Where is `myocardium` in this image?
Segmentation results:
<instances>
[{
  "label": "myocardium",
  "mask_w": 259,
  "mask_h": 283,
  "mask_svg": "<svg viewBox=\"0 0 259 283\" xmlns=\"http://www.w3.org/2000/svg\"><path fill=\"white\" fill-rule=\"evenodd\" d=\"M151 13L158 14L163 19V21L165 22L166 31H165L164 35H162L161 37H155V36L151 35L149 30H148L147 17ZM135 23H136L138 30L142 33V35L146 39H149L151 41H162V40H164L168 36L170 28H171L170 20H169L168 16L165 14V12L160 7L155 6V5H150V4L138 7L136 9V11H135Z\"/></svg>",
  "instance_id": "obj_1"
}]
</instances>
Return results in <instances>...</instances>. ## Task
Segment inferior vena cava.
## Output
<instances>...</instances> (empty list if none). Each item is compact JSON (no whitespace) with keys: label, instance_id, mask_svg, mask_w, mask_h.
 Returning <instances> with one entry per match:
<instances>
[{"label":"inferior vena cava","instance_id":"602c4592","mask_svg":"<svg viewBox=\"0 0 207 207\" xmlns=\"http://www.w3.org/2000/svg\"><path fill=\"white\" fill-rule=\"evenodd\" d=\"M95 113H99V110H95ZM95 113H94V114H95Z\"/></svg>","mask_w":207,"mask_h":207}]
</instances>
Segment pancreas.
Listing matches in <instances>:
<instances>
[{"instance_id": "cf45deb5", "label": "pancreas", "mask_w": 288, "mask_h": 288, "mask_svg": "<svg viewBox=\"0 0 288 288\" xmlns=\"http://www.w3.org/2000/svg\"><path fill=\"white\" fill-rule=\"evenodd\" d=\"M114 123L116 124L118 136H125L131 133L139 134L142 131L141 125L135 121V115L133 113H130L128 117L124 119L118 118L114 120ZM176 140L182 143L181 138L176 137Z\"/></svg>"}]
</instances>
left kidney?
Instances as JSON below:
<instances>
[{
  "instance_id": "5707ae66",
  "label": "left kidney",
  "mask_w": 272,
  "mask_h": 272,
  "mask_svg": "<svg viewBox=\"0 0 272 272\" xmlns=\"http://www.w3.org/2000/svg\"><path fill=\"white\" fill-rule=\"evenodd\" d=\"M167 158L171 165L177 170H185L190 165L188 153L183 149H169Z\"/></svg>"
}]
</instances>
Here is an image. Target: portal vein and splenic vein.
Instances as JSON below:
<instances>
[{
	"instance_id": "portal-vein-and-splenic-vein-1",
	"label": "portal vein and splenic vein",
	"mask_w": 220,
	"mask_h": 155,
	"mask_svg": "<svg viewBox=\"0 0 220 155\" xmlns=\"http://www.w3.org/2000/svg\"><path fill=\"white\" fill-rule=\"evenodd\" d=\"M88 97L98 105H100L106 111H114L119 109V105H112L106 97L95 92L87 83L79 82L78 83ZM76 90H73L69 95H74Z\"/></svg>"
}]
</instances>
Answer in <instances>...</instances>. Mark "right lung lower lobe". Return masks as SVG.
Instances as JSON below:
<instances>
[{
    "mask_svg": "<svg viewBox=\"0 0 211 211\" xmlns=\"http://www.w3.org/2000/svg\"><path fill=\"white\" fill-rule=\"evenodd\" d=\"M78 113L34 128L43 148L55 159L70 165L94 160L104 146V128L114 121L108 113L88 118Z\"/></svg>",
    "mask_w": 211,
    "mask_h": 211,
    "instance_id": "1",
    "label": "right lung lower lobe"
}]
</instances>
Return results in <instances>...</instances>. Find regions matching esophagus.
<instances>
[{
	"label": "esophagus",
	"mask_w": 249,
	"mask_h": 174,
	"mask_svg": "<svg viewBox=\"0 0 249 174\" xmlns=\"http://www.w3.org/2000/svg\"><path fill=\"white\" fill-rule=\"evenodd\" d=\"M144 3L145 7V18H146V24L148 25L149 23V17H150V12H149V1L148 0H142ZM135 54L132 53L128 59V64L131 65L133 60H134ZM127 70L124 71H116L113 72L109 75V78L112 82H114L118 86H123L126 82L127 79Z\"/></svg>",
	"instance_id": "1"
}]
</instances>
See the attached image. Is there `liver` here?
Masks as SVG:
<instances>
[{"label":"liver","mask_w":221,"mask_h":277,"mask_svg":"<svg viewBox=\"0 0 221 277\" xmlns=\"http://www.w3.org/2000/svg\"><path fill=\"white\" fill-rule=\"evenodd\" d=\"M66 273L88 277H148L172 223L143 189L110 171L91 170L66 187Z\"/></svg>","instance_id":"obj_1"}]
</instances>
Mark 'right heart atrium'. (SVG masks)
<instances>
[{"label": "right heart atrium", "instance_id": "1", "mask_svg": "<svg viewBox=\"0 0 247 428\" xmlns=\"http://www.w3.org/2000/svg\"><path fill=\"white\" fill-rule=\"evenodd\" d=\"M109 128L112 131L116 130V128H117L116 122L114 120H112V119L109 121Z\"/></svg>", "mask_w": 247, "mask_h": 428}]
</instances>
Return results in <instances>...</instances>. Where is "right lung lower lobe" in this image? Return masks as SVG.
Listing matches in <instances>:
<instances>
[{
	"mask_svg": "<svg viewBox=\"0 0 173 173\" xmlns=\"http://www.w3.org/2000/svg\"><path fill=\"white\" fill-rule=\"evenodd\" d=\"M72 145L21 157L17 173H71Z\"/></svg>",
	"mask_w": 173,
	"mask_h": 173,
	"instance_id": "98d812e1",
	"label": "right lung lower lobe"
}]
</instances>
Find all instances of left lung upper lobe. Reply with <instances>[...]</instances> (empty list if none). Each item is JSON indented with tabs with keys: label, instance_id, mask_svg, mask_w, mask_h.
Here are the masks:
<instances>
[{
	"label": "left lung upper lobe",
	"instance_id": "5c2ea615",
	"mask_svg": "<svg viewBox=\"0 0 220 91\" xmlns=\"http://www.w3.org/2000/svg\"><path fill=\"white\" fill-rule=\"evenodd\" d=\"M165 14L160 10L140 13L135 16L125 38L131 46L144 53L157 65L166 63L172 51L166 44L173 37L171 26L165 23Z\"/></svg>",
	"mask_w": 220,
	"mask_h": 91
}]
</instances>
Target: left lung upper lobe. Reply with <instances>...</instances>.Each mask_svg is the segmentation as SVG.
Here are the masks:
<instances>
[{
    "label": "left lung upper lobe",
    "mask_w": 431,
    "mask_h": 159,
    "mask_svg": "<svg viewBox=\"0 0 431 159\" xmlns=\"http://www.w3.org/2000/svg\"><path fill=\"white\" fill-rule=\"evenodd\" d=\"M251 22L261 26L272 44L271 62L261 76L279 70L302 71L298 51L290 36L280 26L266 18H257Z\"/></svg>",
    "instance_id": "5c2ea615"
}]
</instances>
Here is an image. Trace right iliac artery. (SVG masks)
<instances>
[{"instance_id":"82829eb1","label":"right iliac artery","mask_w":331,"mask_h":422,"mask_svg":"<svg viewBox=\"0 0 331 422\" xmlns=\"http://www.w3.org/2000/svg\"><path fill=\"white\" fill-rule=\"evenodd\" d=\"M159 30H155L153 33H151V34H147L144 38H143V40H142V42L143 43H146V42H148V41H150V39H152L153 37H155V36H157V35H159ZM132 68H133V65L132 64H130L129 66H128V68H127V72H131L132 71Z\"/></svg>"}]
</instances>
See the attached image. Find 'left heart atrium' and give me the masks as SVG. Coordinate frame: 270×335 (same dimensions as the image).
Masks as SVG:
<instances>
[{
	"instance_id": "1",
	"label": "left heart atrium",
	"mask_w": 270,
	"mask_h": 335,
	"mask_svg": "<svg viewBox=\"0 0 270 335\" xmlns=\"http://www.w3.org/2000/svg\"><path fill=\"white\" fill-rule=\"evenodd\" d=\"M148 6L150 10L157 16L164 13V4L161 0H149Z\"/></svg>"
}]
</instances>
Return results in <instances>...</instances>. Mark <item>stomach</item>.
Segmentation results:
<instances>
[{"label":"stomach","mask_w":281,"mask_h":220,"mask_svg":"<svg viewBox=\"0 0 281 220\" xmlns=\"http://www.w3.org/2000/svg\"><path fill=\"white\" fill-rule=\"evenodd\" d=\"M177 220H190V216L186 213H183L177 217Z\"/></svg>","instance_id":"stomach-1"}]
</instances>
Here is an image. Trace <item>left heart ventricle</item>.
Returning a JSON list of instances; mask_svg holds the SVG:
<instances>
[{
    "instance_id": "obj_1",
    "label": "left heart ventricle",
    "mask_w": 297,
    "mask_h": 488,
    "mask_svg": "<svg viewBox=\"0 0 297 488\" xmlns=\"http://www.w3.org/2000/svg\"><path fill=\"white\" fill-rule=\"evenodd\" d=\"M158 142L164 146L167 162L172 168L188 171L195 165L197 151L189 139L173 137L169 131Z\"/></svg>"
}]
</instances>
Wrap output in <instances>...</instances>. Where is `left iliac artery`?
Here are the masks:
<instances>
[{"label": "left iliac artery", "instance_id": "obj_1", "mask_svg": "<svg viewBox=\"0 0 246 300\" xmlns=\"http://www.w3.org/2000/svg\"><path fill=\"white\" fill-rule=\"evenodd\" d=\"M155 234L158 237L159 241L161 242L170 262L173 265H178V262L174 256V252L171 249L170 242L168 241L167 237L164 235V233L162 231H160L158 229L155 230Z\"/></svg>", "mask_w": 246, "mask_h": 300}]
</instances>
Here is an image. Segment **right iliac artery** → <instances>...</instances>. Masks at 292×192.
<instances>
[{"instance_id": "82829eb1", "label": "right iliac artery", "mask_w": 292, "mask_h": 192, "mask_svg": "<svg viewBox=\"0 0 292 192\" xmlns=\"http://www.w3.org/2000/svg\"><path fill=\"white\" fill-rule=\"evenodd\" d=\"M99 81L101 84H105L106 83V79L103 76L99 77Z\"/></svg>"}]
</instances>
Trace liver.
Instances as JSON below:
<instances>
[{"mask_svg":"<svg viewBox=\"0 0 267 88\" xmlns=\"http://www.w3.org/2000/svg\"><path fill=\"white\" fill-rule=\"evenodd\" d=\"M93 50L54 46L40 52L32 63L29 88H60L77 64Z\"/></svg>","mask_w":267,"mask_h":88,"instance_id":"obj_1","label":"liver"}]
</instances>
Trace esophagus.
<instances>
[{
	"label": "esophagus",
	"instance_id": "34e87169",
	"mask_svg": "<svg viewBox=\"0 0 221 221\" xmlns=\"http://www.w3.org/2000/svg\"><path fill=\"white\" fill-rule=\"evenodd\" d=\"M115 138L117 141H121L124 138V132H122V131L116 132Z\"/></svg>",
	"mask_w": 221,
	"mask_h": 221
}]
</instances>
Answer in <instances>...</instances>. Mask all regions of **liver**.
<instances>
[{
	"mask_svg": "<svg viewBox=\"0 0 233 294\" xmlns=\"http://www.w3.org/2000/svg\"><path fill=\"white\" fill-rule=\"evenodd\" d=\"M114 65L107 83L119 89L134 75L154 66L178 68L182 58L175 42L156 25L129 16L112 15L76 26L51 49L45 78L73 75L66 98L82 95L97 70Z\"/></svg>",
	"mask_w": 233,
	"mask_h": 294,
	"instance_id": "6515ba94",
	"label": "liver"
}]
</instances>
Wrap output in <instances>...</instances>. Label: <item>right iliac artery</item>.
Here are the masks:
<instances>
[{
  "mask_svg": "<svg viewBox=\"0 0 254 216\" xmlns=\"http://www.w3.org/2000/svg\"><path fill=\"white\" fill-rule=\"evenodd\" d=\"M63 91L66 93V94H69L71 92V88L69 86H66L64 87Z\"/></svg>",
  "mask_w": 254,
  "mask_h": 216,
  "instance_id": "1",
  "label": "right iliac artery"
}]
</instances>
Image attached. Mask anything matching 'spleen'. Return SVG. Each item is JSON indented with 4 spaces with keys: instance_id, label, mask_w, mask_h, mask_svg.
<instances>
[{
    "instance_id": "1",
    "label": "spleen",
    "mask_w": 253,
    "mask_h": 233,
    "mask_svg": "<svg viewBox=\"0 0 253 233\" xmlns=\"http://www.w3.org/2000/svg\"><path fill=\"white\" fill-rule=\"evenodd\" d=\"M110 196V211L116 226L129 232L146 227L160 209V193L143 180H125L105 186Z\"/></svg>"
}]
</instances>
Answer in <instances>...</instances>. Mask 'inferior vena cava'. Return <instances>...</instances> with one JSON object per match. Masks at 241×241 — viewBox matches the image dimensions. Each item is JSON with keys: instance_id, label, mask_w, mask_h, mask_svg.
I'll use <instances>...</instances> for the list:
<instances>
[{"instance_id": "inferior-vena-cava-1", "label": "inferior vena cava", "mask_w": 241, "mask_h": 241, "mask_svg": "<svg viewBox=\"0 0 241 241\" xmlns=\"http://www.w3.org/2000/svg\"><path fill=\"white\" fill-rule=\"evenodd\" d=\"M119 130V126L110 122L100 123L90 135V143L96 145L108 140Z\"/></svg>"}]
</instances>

Request:
List each line of the material above that contains the word "liver".

Solution:
See the attached image. Is there `liver` here?
[{"label":"liver","mask_w":221,"mask_h":277,"mask_svg":"<svg viewBox=\"0 0 221 277\" xmlns=\"http://www.w3.org/2000/svg\"><path fill=\"white\" fill-rule=\"evenodd\" d=\"M66 273L88 277H148L172 223L143 189L110 171L91 170L66 187Z\"/></svg>","instance_id":"obj_1"}]
Trace liver.
[{"mask_svg":"<svg viewBox=\"0 0 267 88\" xmlns=\"http://www.w3.org/2000/svg\"><path fill=\"white\" fill-rule=\"evenodd\" d=\"M93 50L54 46L40 52L32 63L29 88H60L77 64Z\"/></svg>","mask_w":267,"mask_h":88,"instance_id":"obj_1","label":"liver"}]
Answer in <instances>...</instances>. Mask all regions of **liver**.
	"label": "liver"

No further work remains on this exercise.